## Exercise instructions
Copy everything in the records exactly; the pictures stay out.

## Source information
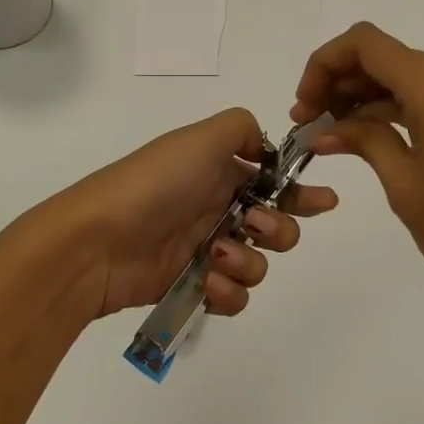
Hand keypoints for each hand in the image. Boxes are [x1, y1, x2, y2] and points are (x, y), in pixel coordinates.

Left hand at [42, 108, 338, 321]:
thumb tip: (264, 150)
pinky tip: (209, 282)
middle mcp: (216, 207)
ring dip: (249, 261)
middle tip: (255, 226)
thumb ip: (243, 129)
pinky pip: (233, 295)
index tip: (325, 201)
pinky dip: (228, 290)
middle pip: (275, 224)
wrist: (98, 241)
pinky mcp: (193, 286)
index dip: (300, 191)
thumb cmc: (156, 183)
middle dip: (278, 227)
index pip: (272, 180)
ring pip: (258, 262)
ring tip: (218, 253)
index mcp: (219, 170)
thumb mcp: (201, 137)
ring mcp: (204, 249)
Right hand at [292, 23, 423, 309]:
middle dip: (340, 81)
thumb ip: (362, 139)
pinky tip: (362, 133)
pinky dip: (393, 107)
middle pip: (386, 56)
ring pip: (405, 74)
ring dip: (364, 95)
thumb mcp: (402, 180)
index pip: (368, 44)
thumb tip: (323, 129)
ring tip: (328, 131)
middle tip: (307, 121)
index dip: (326, 63)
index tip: (304, 102)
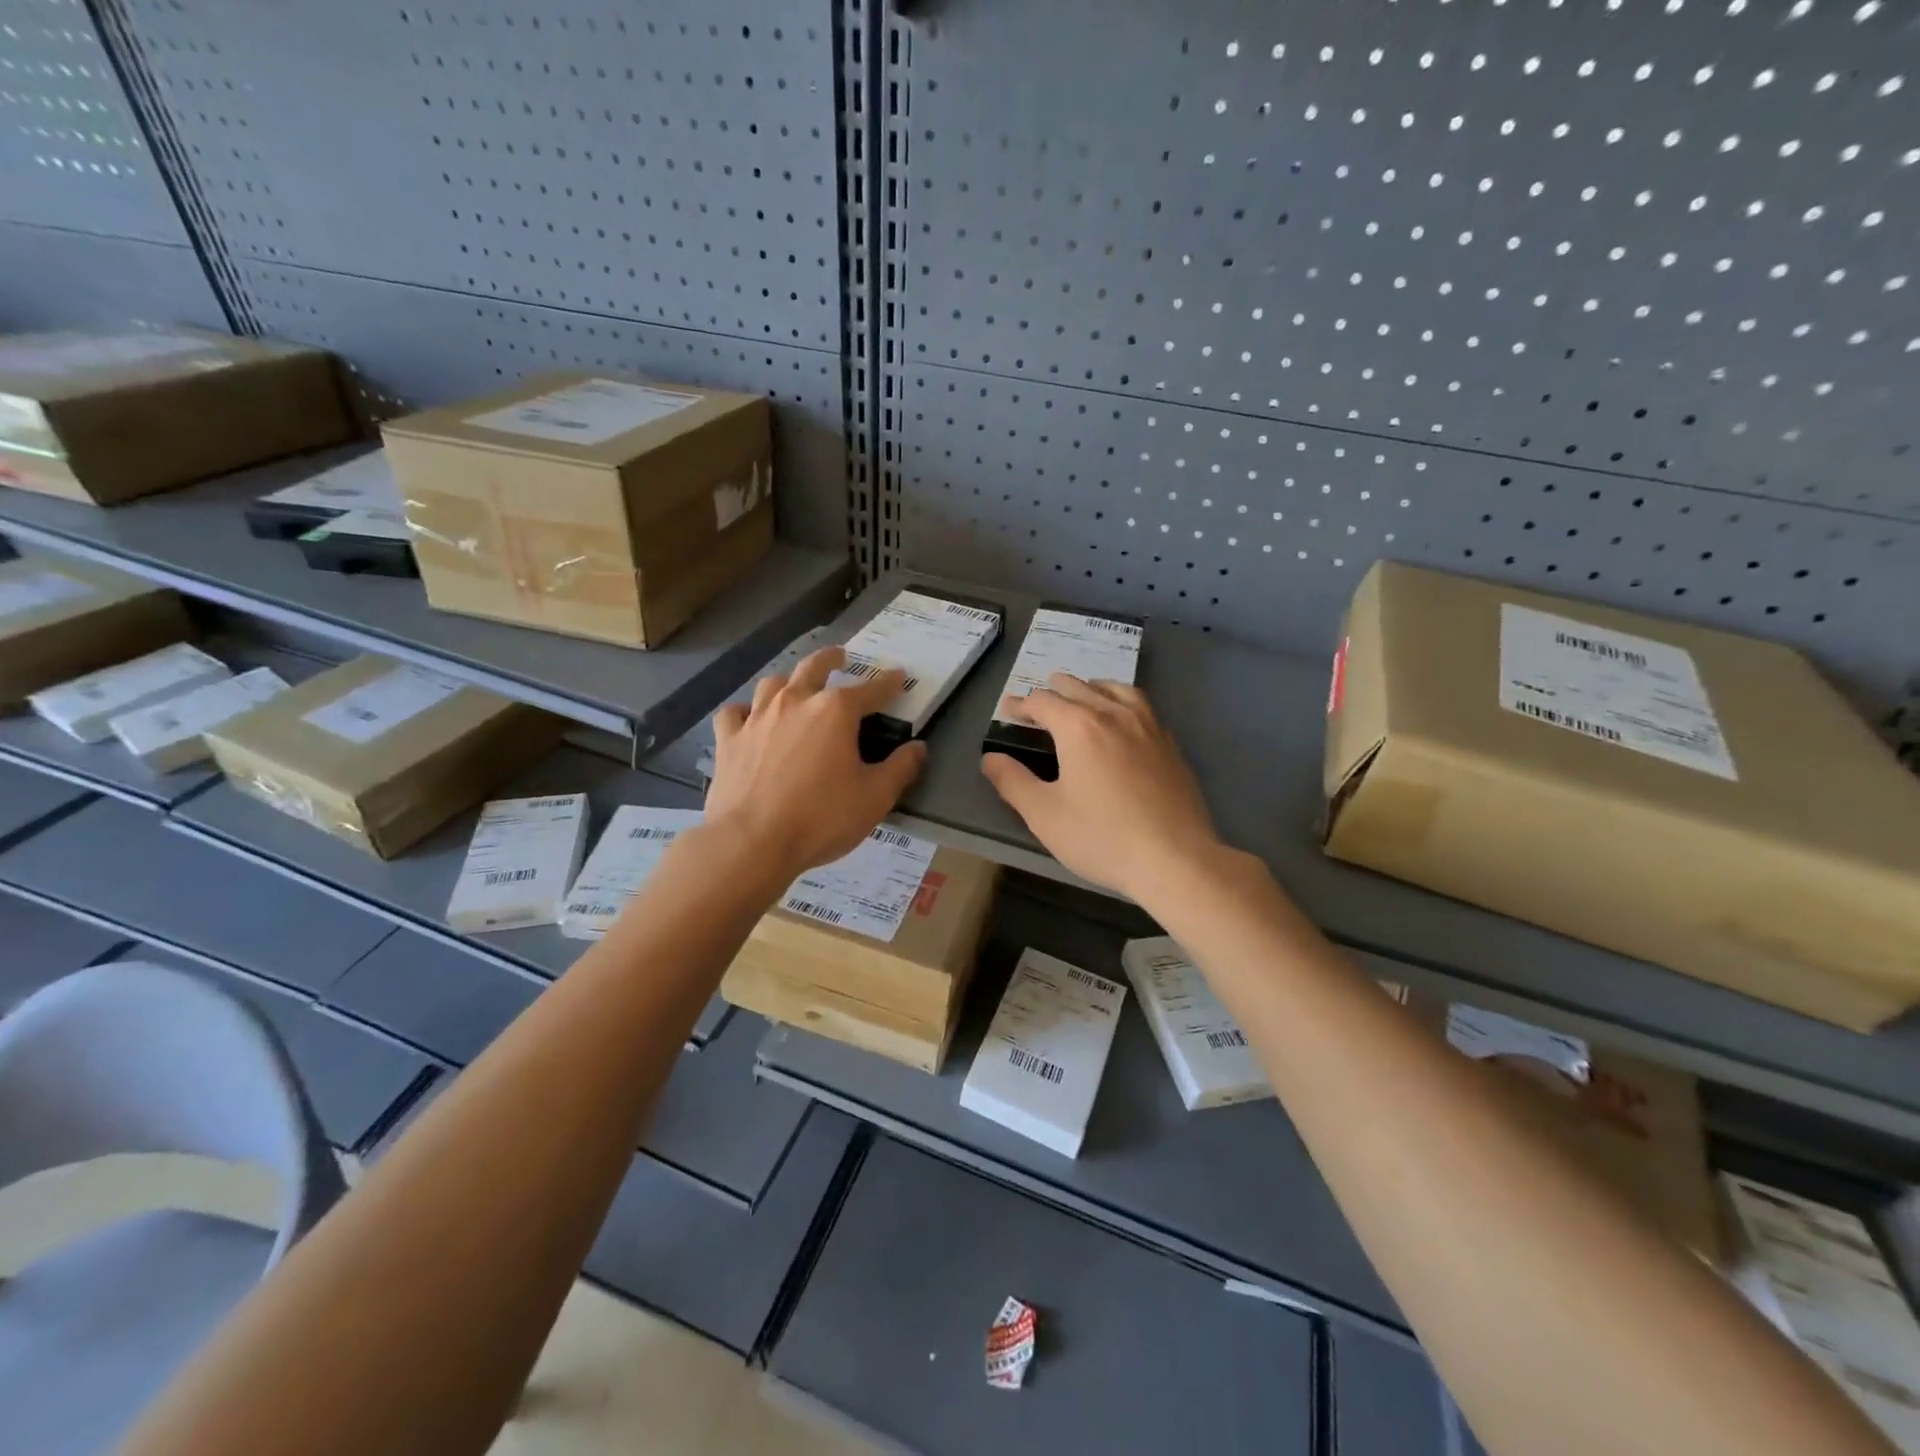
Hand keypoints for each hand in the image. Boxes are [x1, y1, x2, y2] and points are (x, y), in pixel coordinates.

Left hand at [706, 646, 926, 879]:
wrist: (751, 842)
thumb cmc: (821, 818)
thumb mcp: (875, 798)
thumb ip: (900, 769)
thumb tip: (918, 748)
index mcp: (835, 711)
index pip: (870, 690)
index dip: (888, 683)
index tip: (899, 676)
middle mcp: (795, 702)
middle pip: (814, 668)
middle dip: (831, 659)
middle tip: (840, 656)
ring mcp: (757, 718)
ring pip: (773, 683)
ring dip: (789, 680)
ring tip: (795, 686)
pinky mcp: (729, 739)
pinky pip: (735, 713)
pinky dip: (746, 711)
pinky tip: (749, 719)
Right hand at [981, 674, 1222, 900]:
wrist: (1175, 858)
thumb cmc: (1101, 837)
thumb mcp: (1044, 815)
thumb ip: (1013, 782)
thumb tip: (990, 759)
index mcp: (1079, 726)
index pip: (1043, 702)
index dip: (1021, 704)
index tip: (1009, 710)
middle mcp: (1114, 714)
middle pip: (1079, 686)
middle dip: (1054, 690)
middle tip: (1039, 701)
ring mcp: (1148, 726)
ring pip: (1116, 689)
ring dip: (1092, 687)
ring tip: (1083, 696)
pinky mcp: (1170, 745)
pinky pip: (1142, 707)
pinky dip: (1122, 702)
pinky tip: (1123, 722)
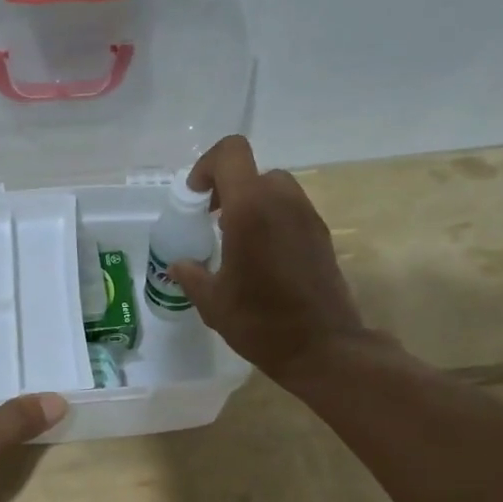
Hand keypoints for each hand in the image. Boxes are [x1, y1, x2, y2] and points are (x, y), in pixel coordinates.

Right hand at [168, 135, 368, 380]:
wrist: (323, 348)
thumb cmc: (261, 323)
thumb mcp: (213, 302)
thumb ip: (192, 274)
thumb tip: (179, 265)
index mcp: (251, 210)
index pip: (231, 153)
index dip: (207, 167)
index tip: (196, 200)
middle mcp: (283, 202)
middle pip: (253, 172)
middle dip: (229, 190)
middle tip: (214, 222)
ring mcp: (307, 217)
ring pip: (275, 189)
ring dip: (252, 204)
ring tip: (238, 242)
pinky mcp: (322, 235)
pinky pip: (291, 211)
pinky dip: (272, 220)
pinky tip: (262, 259)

## Result for this task
Hand keypoints for each hand in the image. Boxes are [x1, y1, x2, y2] and points are (x, y), in pixel coordinates.

Left hand at [42, 108, 338, 321]:
thumb tip: (264, 150)
pinky tip: (209, 282)
middle mcp: (216, 207)
ring dip: (249, 261)
middle tip: (255, 226)
thumb ip: (243, 129)
pinky pip: (233, 295)
index tip: (325, 201)
pinky dip: (228, 290)
middle pip: (275, 224)
wrist: (98, 241)
pinky mcp: (193, 286)
index dip: (300, 191)
thumb cmc: (156, 183)
middle dip: (278, 227)
index pip: (272, 180)
ring pip: (258, 262)
ring tip: (218, 253)
index mcp: (219, 170)
thumb mcp: (201, 137)
ring mcp: (204, 249)
Right hand at [292, 23, 423, 309]:
middle dip: (340, 81)
thumb ip: (362, 139)
pinky tip: (362, 133)
pinky dip: (393, 107)
middle pip: (386, 56)
ring pip: (405, 74)
ring dip: (364, 95)
thumb mcp: (402, 180)
index pip: (368, 44)
thumb tip: (323, 129)
ring tip: (328, 131)
middle tip: (307, 121)
index dip: (326, 63)
index tip: (304, 102)
Hand keypoints for each hand in the image. Boxes are [x1, y1, x2, y2] and points are (x, y), in pixel coordinates.

Left hand at [706, 646, 926, 879]:
wrist: (751, 842)
thumb cmc: (821, 818)
thumb mcp: (875, 798)
thumb ip: (900, 769)
thumb tip: (918, 748)
index mcp: (835, 711)
index pip: (870, 690)
index dip: (888, 683)
index tip: (899, 676)
middle mcp: (795, 702)
middle pip: (814, 668)
middle dip: (831, 659)
middle tip: (840, 656)
ring mcp: (757, 718)
ring pip: (773, 683)
ring dip: (789, 680)
ring tip: (795, 686)
pinky mcp: (729, 739)
pinky pip: (735, 713)
pinky dip: (746, 711)
pinky tip: (749, 719)
Right hand at [981, 674, 1222, 900]:
wrist: (1175, 858)
thumb cmc: (1101, 837)
thumb mcp: (1044, 815)
thumb ip: (1013, 782)
thumb tip: (990, 759)
index mcp: (1079, 726)
index pip: (1043, 702)
index dip: (1021, 704)
index tip: (1009, 710)
middle mcp: (1114, 714)
middle pip: (1079, 686)
middle dip: (1054, 690)
middle tip: (1039, 701)
ring mcp: (1148, 726)
ring pip: (1116, 689)
ring dip: (1092, 687)
ring tip: (1083, 696)
pinky mcp: (1170, 745)
pinky pip: (1142, 707)
pinky dip: (1122, 702)
pinky tip: (1123, 722)
Hand keypoints for each hand in the image. Boxes are [x1, y1, x2, y2] and points are (x, y), in pixel coordinates.

Right hand at [168, 135, 368, 380]:
wrist: (323, 348)
thumb cmc: (261, 323)
thumb mcp: (213, 302)
thumb ip: (192, 274)
thumb tip: (179, 265)
index mcp: (251, 210)
index pip: (231, 153)
index dip: (207, 167)
index tip: (196, 200)
middle mcp: (283, 202)
middle pip: (253, 172)
middle dip: (229, 190)
middle tip: (214, 222)
ring mcp: (307, 217)
ring pip: (275, 189)
ring dip: (252, 204)
ring tip: (238, 242)
pinky mcp: (322, 235)
pinky pip: (291, 211)
pinky dip: (272, 220)
pinky tip: (262, 259)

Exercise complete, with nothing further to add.